++++ Given records

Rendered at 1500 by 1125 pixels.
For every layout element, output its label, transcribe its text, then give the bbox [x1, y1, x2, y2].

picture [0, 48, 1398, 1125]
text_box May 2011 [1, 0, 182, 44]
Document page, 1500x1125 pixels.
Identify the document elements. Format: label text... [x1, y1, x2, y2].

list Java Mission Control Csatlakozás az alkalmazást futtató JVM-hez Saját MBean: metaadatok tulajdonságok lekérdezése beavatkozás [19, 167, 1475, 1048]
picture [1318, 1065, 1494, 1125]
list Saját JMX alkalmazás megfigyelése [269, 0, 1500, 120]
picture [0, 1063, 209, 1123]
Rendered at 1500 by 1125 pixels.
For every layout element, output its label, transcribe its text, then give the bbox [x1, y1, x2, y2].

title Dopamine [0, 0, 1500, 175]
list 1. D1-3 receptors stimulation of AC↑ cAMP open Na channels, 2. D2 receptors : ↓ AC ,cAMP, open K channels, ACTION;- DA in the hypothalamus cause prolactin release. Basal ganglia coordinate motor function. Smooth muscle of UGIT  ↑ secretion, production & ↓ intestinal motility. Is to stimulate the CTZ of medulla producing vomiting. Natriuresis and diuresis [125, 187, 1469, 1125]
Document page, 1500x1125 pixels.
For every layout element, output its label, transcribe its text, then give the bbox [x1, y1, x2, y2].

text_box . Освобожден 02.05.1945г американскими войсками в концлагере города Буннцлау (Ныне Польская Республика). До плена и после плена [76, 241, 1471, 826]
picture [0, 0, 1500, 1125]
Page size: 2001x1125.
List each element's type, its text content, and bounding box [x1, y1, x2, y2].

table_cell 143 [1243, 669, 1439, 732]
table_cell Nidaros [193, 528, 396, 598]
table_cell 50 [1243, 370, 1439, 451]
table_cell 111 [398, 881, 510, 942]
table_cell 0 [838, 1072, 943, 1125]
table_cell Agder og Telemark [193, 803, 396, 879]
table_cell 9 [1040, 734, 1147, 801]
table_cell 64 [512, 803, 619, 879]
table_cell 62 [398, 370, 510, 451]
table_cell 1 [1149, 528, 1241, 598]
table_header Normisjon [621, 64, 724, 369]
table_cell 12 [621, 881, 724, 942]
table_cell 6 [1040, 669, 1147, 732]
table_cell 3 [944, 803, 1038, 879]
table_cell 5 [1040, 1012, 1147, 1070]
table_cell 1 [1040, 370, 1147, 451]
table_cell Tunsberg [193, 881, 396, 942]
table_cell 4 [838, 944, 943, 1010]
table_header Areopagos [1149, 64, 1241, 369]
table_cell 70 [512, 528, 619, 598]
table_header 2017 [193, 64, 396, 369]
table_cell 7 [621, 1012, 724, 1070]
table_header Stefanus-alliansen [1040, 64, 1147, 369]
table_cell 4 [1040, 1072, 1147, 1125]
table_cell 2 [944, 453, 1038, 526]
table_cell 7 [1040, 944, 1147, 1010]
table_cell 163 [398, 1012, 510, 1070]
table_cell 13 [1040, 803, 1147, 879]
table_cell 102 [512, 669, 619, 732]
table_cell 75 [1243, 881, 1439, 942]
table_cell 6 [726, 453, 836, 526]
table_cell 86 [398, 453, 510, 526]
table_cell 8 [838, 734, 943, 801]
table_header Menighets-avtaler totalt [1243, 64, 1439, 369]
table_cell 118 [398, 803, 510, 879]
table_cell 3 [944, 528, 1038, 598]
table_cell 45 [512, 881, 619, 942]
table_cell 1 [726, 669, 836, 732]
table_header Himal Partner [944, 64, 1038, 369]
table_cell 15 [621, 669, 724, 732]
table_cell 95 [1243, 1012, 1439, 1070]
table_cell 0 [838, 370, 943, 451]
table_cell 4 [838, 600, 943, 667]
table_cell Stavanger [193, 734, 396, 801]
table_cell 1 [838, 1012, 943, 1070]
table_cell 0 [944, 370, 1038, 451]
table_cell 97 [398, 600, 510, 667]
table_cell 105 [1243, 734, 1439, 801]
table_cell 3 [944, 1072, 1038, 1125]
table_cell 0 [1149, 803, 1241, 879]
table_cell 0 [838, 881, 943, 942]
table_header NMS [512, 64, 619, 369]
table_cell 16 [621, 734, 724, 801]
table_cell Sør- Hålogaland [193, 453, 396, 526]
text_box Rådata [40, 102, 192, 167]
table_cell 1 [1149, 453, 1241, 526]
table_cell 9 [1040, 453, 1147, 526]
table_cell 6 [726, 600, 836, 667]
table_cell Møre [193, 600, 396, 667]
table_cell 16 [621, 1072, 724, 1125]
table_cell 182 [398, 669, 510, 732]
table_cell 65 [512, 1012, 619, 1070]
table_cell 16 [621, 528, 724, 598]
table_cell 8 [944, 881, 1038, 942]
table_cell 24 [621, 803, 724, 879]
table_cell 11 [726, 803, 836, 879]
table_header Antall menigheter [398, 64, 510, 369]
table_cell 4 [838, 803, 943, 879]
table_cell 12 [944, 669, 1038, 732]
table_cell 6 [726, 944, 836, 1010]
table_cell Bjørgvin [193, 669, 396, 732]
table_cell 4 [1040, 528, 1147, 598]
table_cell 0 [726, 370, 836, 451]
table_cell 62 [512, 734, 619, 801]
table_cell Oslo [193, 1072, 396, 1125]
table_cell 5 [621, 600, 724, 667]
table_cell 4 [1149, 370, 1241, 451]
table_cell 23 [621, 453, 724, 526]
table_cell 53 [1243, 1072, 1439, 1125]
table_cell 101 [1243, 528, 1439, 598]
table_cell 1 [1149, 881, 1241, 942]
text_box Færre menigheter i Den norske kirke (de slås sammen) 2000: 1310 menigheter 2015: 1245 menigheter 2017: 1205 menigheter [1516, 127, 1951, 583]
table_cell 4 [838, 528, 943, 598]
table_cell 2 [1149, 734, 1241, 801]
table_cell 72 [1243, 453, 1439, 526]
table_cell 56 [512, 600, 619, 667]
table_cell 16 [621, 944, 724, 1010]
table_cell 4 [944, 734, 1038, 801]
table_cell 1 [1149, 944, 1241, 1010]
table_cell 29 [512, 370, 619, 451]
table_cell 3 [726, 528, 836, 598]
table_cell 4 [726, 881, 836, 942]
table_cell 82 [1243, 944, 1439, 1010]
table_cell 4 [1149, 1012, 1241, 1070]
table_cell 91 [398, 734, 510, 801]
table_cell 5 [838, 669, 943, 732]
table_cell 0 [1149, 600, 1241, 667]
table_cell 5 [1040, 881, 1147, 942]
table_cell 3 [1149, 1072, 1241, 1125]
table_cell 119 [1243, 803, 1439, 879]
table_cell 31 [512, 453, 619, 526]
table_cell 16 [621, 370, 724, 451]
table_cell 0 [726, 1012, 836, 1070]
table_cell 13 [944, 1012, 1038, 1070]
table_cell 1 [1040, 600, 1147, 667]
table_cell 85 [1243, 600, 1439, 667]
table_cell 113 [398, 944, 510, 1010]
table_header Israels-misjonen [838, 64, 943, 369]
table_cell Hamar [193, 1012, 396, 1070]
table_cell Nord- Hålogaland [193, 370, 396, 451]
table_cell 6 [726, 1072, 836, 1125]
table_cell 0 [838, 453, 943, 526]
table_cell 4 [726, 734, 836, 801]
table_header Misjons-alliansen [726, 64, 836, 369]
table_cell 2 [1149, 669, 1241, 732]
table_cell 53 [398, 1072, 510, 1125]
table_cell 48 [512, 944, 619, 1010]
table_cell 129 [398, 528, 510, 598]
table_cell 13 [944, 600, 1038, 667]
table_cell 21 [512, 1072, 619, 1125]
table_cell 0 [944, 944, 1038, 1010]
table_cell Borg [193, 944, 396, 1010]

++++++++

All records are to be restated exactly, from the first line to the last line.

Rendered at 1500 by 1125 pixels.
For every layout element, output its label, transcribe its text, then give the bbox [x1, y1, x2, y2].

picture [0, 48, 1398, 1125]
text_box May 2011 [1, 0, 182, 44]
Document page, 1500x1125 pixels.
Identify the document elements. Format: label text... [x1, y1, x2, y2].

list Java Mission Control Csatlakozás az alkalmazást futtató JVM-hez Saját MBean: metaadatok tulajdonságok lekérdezése beavatkozás [19, 167, 1475, 1048]
picture [1318, 1065, 1494, 1125]
list Saját JMX alkalmazás megfigyelése [269, 0, 1500, 120]
picture [0, 1063, 209, 1123]
Rendered at 1500 by 1125 pixels.
For every layout element, output its label, transcribe its text, then give the bbox [x1, y1, x2, y2].

title Dopamine [0, 0, 1500, 175]
list 1. D1-3 receptors stimulation of AC↑ cAMP open Na channels, 2. D2 receptors : ↓ AC ,cAMP, open K channels, ACTION;- DA in the hypothalamus cause prolactin release. Basal ganglia coordinate motor function. Smooth muscle of UGIT  ↑ secretion, production & ↓ intestinal motility. Is to stimulate the CTZ of medulla producing vomiting. Natriuresis and diuresis [125, 187, 1469, 1125]
Document page, 1500x1125 pixels.
For every layout element, output its label, transcribe its text, then give the bbox [x1, y1, x2, y2].

text_box . Освобожден 02.05.1945г американскими войсками в концлагере города Буннцлау (Ныне Польская Республика). До плена и после плена [76, 241, 1471, 826]
picture [0, 0, 1500, 1125]
Page size: 2001x1125.
List each element's type, its text content, and bounding box [x1, y1, x2, y2].

table_cell 143 [1243, 669, 1439, 732]
table_cell Nidaros [193, 528, 396, 598]
table_cell 50 [1243, 370, 1439, 451]
table_cell 111 [398, 881, 510, 942]
table_cell 0 [838, 1072, 943, 1125]
table_cell Agder og Telemark [193, 803, 396, 879]
table_cell 9 [1040, 734, 1147, 801]
table_cell 64 [512, 803, 619, 879]
table_cell 62 [398, 370, 510, 451]
table_cell 1 [1149, 528, 1241, 598]
table_header Normisjon [621, 64, 724, 369]
table_cell 12 [621, 881, 724, 942]
table_cell 6 [1040, 669, 1147, 732]
table_cell 3 [944, 803, 1038, 879]
table_cell 5 [1040, 1012, 1147, 1070]
table_cell 1 [1040, 370, 1147, 451]
table_cell Tunsberg [193, 881, 396, 942]
table_cell 4 [838, 944, 943, 1010]
table_header Areopagos [1149, 64, 1241, 369]
table_cell 70 [512, 528, 619, 598]
table_header 2017 [193, 64, 396, 369]
table_cell 7 [621, 1012, 724, 1070]
table_header Stefanus-alliansen [1040, 64, 1147, 369]
table_cell 4 [1040, 1072, 1147, 1125]
table_cell 2 [944, 453, 1038, 526]
table_cell 7 [1040, 944, 1147, 1010]
table_cell 163 [398, 1012, 510, 1070]
table_cell 13 [1040, 803, 1147, 879]
table_cell 102 [512, 669, 619, 732]
table_cell 75 [1243, 881, 1439, 942]
table_cell 6 [726, 453, 836, 526]
table_cell 86 [398, 453, 510, 526]
table_cell 8 [838, 734, 943, 801]
table_header Menighets-avtaler totalt [1243, 64, 1439, 369]
table_cell 118 [398, 803, 510, 879]
table_cell 3 [944, 528, 1038, 598]
table_cell 45 [512, 881, 619, 942]
table_cell 1 [726, 669, 836, 732]
table_header Himal Partner [944, 64, 1038, 369]
table_cell 15 [621, 669, 724, 732]
table_cell 95 [1243, 1012, 1439, 1070]
table_cell 0 [838, 370, 943, 451]
table_cell 4 [838, 600, 943, 667]
table_cell Stavanger [193, 734, 396, 801]
table_cell 1 [838, 1012, 943, 1070]
table_cell 0 [944, 370, 1038, 451]
table_cell 97 [398, 600, 510, 667]
table_cell 105 [1243, 734, 1439, 801]
table_cell 3 [944, 1072, 1038, 1125]
table_cell 0 [1149, 803, 1241, 879]
table_cell 0 [838, 881, 943, 942]
table_header NMS [512, 64, 619, 369]
table_cell 16 [621, 734, 724, 801]
table_cell Sør- Hålogaland [193, 453, 396, 526]
text_box Rådata [40, 102, 192, 167]
table_cell 1 [1149, 453, 1241, 526]
table_cell 9 [1040, 453, 1147, 526]
table_cell 6 [726, 600, 836, 667]
table_cell Møre [193, 600, 396, 667]
table_cell 16 [621, 1072, 724, 1125]
table_cell 182 [398, 669, 510, 732]
table_cell 65 [512, 1012, 619, 1070]
table_cell 16 [621, 528, 724, 598]
table_cell 8 [944, 881, 1038, 942]
table_cell 24 [621, 803, 724, 879]
table_cell 11 [726, 803, 836, 879]
table_header Antall menigheter [398, 64, 510, 369]
table_cell 4 [838, 803, 943, 879]
table_cell 12 [944, 669, 1038, 732]
table_cell 6 [726, 944, 836, 1010]
table_cell Bjørgvin [193, 669, 396, 732]
table_cell 4 [1040, 528, 1147, 598]
table_cell 0 [726, 370, 836, 451]
table_cell 62 [512, 734, 619, 801]
table_cell Oslo [193, 1072, 396, 1125]
table_cell 5 [621, 600, 724, 667]
table_cell 4 [1149, 370, 1241, 451]
table_cell 23 [621, 453, 724, 526]
table_cell 53 [1243, 1072, 1439, 1125]
table_cell 101 [1243, 528, 1439, 598]
table_cell 1 [1149, 881, 1241, 942]
text_box Færre menigheter i Den norske kirke (de slås sammen) 2000: 1310 menigheter 2015: 1245 menigheter 2017: 1205 menigheter [1516, 127, 1951, 583]
table_cell 4 [838, 528, 943, 598]
table_cell 2 [1149, 734, 1241, 801]
table_cell 72 [1243, 453, 1439, 526]
table_cell 56 [512, 600, 619, 667]
table_cell 16 [621, 944, 724, 1010]
table_cell 4 [944, 734, 1038, 801]
table_cell 1 [1149, 944, 1241, 1010]
table_cell 29 [512, 370, 619, 451]
table_cell 3 [726, 528, 836, 598]
table_cell 4 [726, 881, 836, 942]
table_cell 82 [1243, 944, 1439, 1010]
table_cell 4 [1149, 1012, 1241, 1070]
table_cell 91 [398, 734, 510, 801]
table_cell 5 [838, 669, 943, 732]
table_cell 0 [1149, 600, 1241, 667]
table_cell 5 [1040, 881, 1147, 942]
table_cell 3 [1149, 1072, 1241, 1125]
table_cell 119 [1243, 803, 1439, 879]
table_cell 31 [512, 453, 619, 526]
table_cell 16 [621, 370, 724, 451]
table_cell 0 [726, 1012, 836, 1070]
table_cell 13 [944, 1012, 1038, 1070]
table_cell 1 [1040, 600, 1147, 667]
table_cell 85 [1243, 600, 1439, 667]
table_cell 113 [398, 944, 510, 1010]
table_header Israels-misjonen [838, 64, 943, 369]
table_cell Hamar [193, 1012, 396, 1070]
table_cell Nord- Hålogaland [193, 370, 396, 451]
table_cell 6 [726, 1072, 836, 1125]
table_cell 0 [838, 453, 943, 526]
table_cell 4 [726, 734, 836, 801]
table_header Misjons-alliansen [726, 64, 836, 369]
table_cell 2 [1149, 669, 1241, 732]
table_cell 53 [398, 1072, 510, 1125]
table_cell 48 [512, 944, 619, 1010]
table_cell 129 [398, 528, 510, 598]
table_cell 13 [944, 600, 1038, 667]
table_cell 21 [512, 1072, 619, 1125]
table_cell 0 [944, 944, 1038, 1010]
table_cell Borg [193, 944, 396, 1010]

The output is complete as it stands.